* Your objective *
A line containing "left back paw: (459, 411)" appears in the material below. Return exactly every line from the first through that one, and only those.

* Source information *
Content starts

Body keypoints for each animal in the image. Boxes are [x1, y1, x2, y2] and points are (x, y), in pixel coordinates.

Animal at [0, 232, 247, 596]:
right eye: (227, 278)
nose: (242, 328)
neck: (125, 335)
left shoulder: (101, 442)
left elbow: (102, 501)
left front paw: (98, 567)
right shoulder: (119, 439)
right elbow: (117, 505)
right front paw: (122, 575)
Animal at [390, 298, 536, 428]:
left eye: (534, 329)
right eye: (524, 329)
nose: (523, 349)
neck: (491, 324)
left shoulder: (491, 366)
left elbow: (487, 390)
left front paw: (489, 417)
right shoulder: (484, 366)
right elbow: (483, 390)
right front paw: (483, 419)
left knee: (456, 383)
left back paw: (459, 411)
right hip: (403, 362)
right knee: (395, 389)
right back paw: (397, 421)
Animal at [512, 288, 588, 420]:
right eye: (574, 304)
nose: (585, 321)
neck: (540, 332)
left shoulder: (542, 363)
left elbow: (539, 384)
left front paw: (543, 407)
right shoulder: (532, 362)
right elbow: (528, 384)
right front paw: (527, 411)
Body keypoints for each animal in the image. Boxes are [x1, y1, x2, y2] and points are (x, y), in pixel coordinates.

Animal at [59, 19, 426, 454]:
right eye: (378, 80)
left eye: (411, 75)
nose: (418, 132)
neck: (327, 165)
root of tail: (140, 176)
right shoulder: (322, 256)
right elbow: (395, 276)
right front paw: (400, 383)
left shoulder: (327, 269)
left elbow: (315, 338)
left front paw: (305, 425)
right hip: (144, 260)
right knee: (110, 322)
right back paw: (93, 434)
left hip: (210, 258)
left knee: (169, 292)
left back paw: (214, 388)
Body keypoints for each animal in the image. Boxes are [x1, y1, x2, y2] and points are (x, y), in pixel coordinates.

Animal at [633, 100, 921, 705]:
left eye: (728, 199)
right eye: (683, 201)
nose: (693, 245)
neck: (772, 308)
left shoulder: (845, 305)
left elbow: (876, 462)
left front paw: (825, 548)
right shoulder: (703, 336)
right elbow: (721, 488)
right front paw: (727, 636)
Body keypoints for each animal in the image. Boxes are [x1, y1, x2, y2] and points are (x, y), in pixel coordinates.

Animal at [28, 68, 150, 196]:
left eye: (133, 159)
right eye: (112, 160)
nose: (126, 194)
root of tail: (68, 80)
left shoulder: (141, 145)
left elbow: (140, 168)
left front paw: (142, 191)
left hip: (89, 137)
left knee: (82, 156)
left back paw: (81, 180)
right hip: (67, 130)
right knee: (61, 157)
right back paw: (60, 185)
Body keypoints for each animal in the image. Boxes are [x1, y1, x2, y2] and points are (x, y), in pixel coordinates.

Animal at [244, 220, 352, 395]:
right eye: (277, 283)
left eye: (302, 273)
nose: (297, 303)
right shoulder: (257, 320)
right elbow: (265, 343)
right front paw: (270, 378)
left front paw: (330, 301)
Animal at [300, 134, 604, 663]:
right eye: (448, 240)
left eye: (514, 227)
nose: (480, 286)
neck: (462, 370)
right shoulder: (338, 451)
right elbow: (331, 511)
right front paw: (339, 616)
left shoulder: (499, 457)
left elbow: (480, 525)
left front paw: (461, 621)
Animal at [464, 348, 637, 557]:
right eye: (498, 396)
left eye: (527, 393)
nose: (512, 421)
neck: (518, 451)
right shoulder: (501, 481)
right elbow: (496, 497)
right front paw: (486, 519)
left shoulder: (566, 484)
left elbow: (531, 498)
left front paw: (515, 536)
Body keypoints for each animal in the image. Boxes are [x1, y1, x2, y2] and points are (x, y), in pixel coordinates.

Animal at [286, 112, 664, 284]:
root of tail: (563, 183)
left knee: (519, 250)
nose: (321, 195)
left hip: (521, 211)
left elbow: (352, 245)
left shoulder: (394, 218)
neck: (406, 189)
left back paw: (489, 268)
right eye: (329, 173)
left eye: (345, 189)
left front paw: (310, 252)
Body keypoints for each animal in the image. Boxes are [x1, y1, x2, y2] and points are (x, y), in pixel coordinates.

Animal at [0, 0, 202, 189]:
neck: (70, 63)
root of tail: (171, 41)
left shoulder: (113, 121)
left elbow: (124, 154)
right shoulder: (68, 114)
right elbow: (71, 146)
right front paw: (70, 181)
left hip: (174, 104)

Content ends

* Exercise output *
Body keypoints for each animal in the image. Boxes are [x1, y1, x2, y2] and points are (x, y), in pixel coordinates.

Animal at [0, 232, 247, 596]:
right eye: (227, 278)
nose: (242, 328)
neck: (125, 335)
left shoulder: (101, 442)
left elbow: (102, 501)
left front paw: (98, 567)
right shoulder: (119, 439)
right elbow: (117, 505)
right front paw: (122, 575)
Animal at [390, 298, 536, 428]:
left eye: (534, 329)
right eye: (524, 329)
nose: (523, 349)
neck: (491, 324)
left shoulder: (491, 366)
left elbow: (487, 390)
left front paw: (489, 417)
right shoulder: (484, 366)
right elbow: (483, 390)
right front paw: (483, 419)
left knee: (456, 383)
left back paw: (459, 411)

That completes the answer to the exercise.